Isn’t it the squares of the positive integers? I.e., the ratio in the first three dimensions is 1:4:9, not 4:9:25.
Maybe this will show me an idiot, but, I never did get how the second law of thermodynamics rules out perpetual motion machines of all kinds.
The second law says you can’t extract energy from heat flow if you only have reservoirs of thermal energy that are all at the same temperature. This makes sense from a statistical point of view, because heat flow creates the opportunity to do useful work because in a temperature gradient you can statistically predict which particles will be more stationary than which other particles, so more motional work is done on the more stationary ones by the more vigorous ones. When two particles that are parts of systems of the same temperature interact, on the other hand, there’s no statistical bias to which particle does work on which other particle, because of the complex unpredictability of their motion.

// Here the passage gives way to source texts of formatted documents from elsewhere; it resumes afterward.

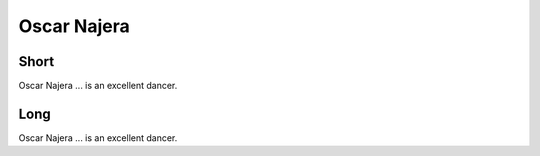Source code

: Oscar Najera
===============

Short
-----
Oscar Najera ... is an excellent dancer.

Long
----
Oscar Najera ... is an excellent dancer.
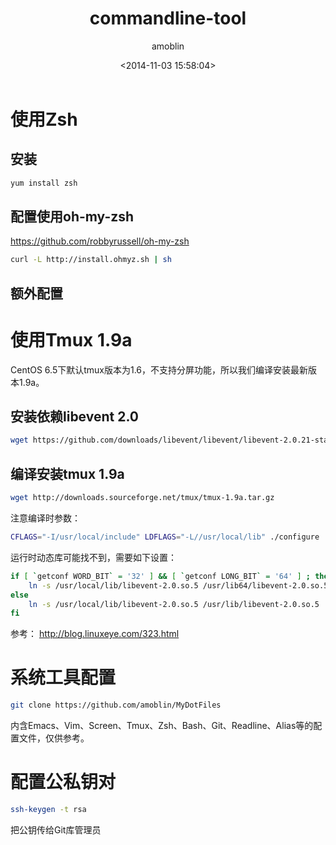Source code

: #+TITLE: commandline-tool
#+AUTHOR: amoblin
#+EMAIL: amoblin@gmail.com
#+DATE: <2014-11-03 15:58:04>
#+OPTIONS: ^:{}

* 使用Zsh
** 安装
#+BEGIN_SRC sh
yum install zsh
#+END_SRC
** 配置使用oh-my-zsh
https://github.com/robbyrussell/oh-my-zsh
#+BEGIN_SRC sh
curl -L http://install.ohmyz.sh | sh
#+END_SRC
** 额外配置
* 使用Tmux 1.9a
CentOS 6.5下默认tmux版本为1.6，不支持分屏功能，所以我们编译安装最新版本1.9a。
** 安装依赖libevent 2.0
#+BEGIN_SRC sh
wget https://github.com/downloads/libevent/libevent/libevent-2.0.21-stable.tar.gz
#+END_SRC
** 编译安装tmux 1.9a
#+BEGIN_SRC sh
wget http://downloads.sourceforge.net/tmux/tmux-1.9a.tar.gz
#+END_SRC

注意编译时参数：
#+BEGIN_SRC sh
CFLAGS="-I/usr/local/include" LDFLAGS="-L//usr/local/lib" ./configure
#+END_SRC

运行时动态库可能找不到，需要如下设置：
#+BEGIN_SRC sh
if [ `getconf WORD_BIT` = '32' ] && [ `getconf LONG_BIT` = '64' ] ; then
    ln -s /usr/local/lib/libevent-2.0.so.5 /usr/lib64/libevent-2.0.so.5
else
    ln -s /usr/local/lib/libevent-2.0.so.5 /usr/lib/libevent-2.0.so.5
fi
#+END_SRC

参考： http://blog.linuxeye.com/323.html
* 系统工具配置
#+BEGIN_SRC sh
git clone https://github.com/amoblin/MyDotFiles
#+END_SRC
内含Emacs、Vim、Screen、Tmux、Zsh、Bash、Git、Readline、Alias等的配置文件，仅供参考。
* 配置公私钥对
#+BEGIN_SRC sh
ssh-keygen -t rsa
#+END_SRC
把公钥传给Git库管理员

But I don’t know how to extend this to broader statements about perpetual motion machines. My thinking is that I’m just not well informed, and maybe somebody can enlighten me, if it isn’t too much work…
I don’t think that the second law rules out Perpetual Motion machines per se. If one could develop a 100% efficient machine, it could run forever, and would not violate the second law. However, a machine that does work can not run forever, since the second law states that such a machine increases the entropy of the universe, and would therefore eventually run out of sufficient gradient to perform said work.
Those are free as in speech - the OP is looking for free as in beer.
Aren’t you describing Maxwell’s Demon?
A lot of people say “free” when they actually mean “subsidized” by nature.
Maybe (can’t say I’ve encountered it a lot, if at all, in that usage), but if that causes them to misunderstand the laws of physics, it’s their own lookout.
It is not so much about misunderstanding the laws of physics but about asking the wrong question. You can have “free” energy (meaning that you didn’t pay for fuel) without resorting to perpetual motion. In the case of solar energy, nobody gets confused. Once you start having moving parts, and if the energy source is not obvious (such as not seeing the gravity behind the buoyancy), then confusion begins.
Consider a candle sitting under a pinwheel in an insulated chamber. The flame of the candle heats the air around its point of ignition, causing it to rise. This rising blanket of air pushes through the pinwheel and turns it. But as time goes on, the ambient temperature of the chamber has been heated to the same temperature as the ignition point of the candle. There might still be flame, but the air no longer rises because all air in the chamber is of the same configuration.
This is “entropy”. The ability to do work comes from differences in state. But as you utilize that energy, you are removing the differences, until the system has achieved homogeneity. If you are standing inside that system, you can’t return it to the way it was because that takes effort and there is no energy in the system. If you are outside of the system, you are merely in some second system with the same issue.
But so say that your first system does nothing but recharge the second, and the second does nothing but recharge the first. There must be some sort of mechanism which switches the flow. Who powers that mechanism if your two systems are strapped just replenishing each other?